Multi-view image geometry data:
▬▬▬

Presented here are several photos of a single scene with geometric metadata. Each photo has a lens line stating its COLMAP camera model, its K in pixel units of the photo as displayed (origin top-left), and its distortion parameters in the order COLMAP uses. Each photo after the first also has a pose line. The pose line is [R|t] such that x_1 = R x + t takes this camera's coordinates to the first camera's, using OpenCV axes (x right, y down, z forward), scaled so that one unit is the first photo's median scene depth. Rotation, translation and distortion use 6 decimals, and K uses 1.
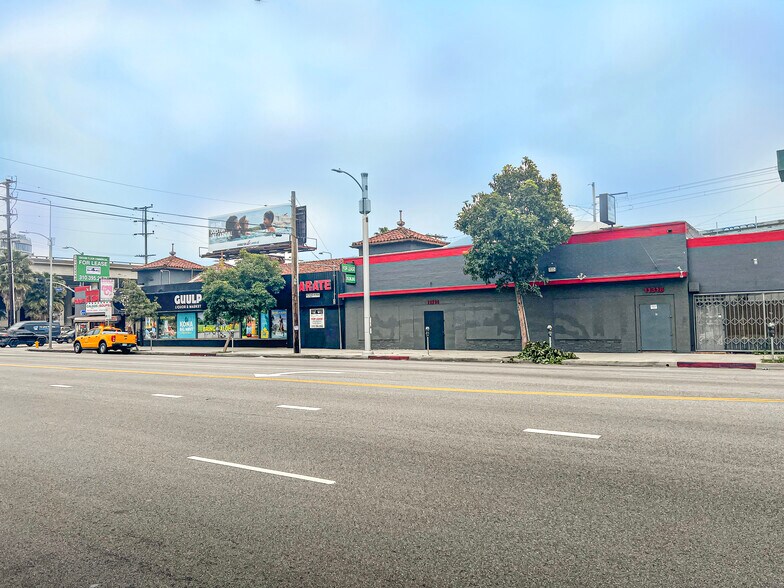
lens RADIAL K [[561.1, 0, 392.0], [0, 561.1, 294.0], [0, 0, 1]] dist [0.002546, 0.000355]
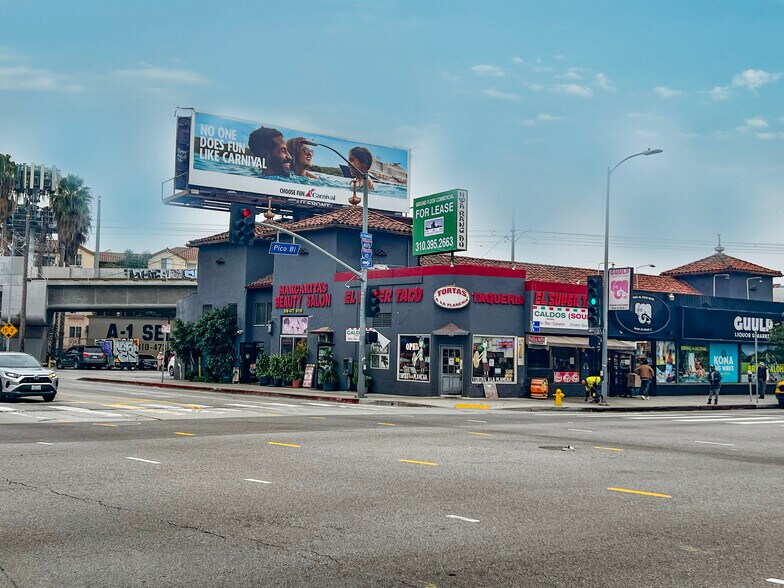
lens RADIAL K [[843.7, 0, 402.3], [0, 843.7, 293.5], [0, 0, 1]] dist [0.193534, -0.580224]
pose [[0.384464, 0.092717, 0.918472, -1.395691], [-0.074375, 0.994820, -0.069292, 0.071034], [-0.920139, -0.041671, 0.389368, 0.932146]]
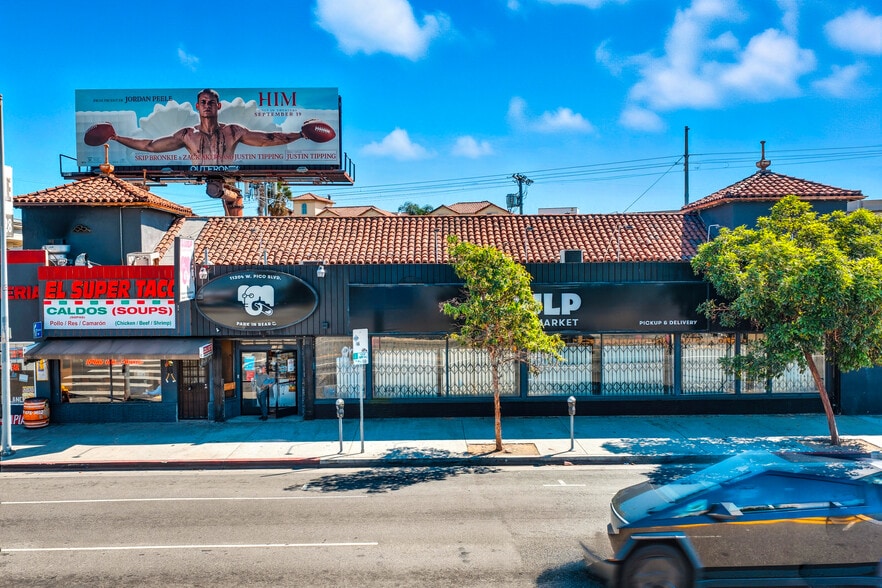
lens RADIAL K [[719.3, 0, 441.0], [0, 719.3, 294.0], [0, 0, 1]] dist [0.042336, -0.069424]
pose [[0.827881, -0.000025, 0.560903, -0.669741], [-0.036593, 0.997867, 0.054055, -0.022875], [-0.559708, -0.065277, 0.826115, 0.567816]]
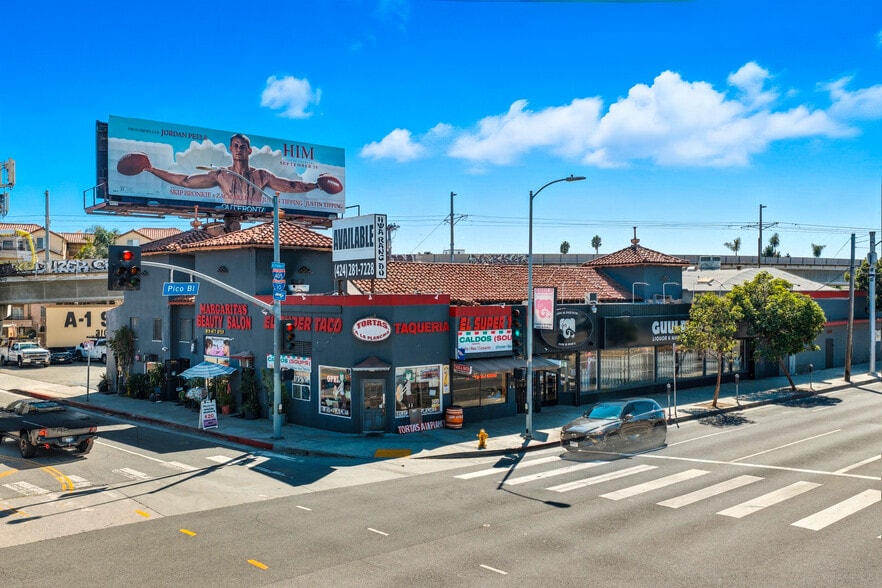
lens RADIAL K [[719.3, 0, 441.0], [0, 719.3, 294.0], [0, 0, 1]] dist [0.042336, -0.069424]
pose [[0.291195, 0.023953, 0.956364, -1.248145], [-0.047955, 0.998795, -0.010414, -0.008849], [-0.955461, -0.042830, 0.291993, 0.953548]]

▬▬▬

WHAT TO WORK ON -
The entries above should be retyped word for word, with all pictures omitted.

ANSWER SPACE -
Presented here are several photos of a single scene with geometric metadata. Each photo has a lens line stating its COLMAP camera model, its K in pixel units of the photo as displayed (origin top-left), and its distortion parameters in the order COLMAP uses. Each photo after the first also has a pose line. The pose line is [R|t] such that x_1 = R x + t takes this camera's coordinates to the first camera's, using OpenCV axes (x right, y down, z forward), scaled so that one unit is the first photo's median scene depth. Rotation, translation and distortion use 6 decimals, and K uses 1.
lens RADIAL K [[561.1, 0, 392.0], [0, 561.1, 294.0], [0, 0, 1]] dist [0.002546, 0.000355]
lens RADIAL K [[843.7, 0, 402.3], [0, 843.7, 293.5], [0, 0, 1]] dist [0.193534, -0.580224]
pose [[0.384464, 0.092717, 0.918472, -1.395691], [-0.074375, 0.994820, -0.069292, 0.071034], [-0.920139, -0.041671, 0.389368, 0.932146]]
lens RADIAL K [[719.3, 0, 441.0], [0, 719.3, 294.0], [0, 0, 1]] dist [0.042336, -0.069424]
pose [[0.827881, -0.000025, 0.560903, -0.669741], [-0.036593, 0.997867, 0.054055, -0.022875], [-0.559708, -0.065277, 0.826115, 0.567816]]
lens RADIAL K [[719.3, 0, 441.0], [0, 719.3, 294.0], [0, 0, 1]] dist [0.042336, -0.069424]
pose [[0.291195, 0.023953, 0.956364, -1.248145], [-0.047955, 0.998795, -0.010414, -0.008849], [-0.955461, -0.042830, 0.291993, 0.953548]]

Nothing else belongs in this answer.